» **Work task**
I need the number of lines in the data that include "Montreal"; reply with that number alone.

Start of Stored data

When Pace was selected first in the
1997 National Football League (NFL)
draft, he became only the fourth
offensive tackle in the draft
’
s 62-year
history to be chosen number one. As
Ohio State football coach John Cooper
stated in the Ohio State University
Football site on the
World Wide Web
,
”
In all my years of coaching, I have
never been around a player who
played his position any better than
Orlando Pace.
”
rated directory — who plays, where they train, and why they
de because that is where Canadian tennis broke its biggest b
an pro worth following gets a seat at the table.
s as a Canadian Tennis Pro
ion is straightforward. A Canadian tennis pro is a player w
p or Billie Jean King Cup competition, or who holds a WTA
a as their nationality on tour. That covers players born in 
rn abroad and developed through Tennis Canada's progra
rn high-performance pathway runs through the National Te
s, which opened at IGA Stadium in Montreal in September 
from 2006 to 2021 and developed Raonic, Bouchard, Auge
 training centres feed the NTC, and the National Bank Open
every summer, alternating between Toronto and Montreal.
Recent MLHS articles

End of Stored data
Start of Stored data

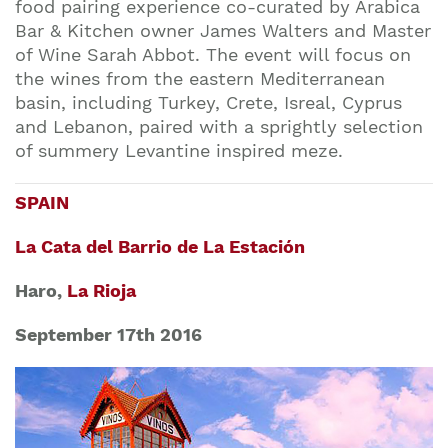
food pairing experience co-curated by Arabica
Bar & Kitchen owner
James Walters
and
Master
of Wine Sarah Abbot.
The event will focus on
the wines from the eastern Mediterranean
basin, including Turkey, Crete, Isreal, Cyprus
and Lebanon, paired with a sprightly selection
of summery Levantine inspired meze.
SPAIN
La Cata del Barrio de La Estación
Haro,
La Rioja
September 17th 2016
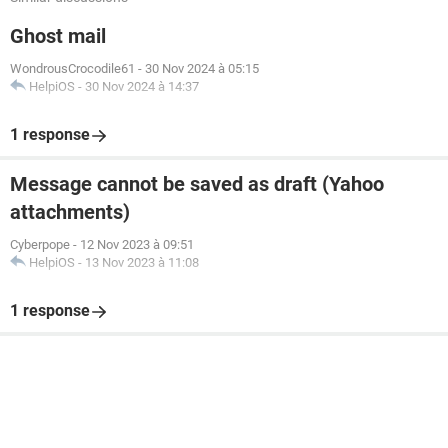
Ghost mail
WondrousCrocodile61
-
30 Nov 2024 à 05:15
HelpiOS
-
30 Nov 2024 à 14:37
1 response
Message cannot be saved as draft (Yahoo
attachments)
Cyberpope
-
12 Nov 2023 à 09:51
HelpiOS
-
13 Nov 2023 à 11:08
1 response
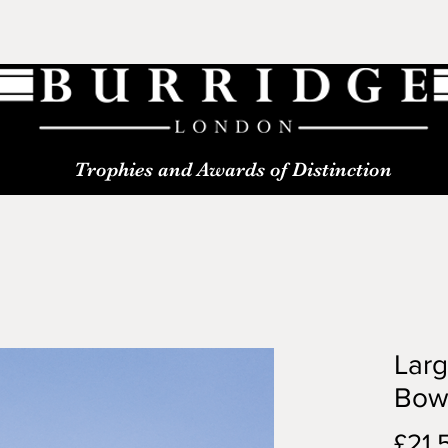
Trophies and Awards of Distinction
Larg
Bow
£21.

End of Stored data
Start of Stored data

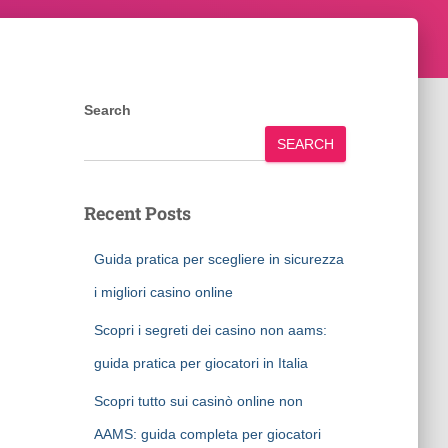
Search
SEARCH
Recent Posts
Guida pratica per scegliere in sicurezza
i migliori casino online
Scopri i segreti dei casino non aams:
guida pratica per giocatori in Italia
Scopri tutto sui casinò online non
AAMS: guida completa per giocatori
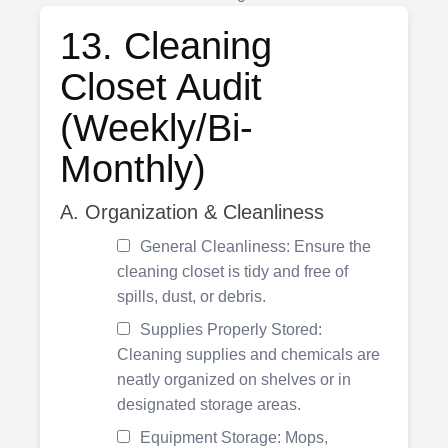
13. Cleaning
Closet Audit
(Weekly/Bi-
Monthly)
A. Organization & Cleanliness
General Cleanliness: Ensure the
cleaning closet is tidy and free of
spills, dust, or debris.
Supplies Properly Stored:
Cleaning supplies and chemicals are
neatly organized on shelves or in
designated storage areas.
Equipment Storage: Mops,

End of Stored data

» **Task result**
2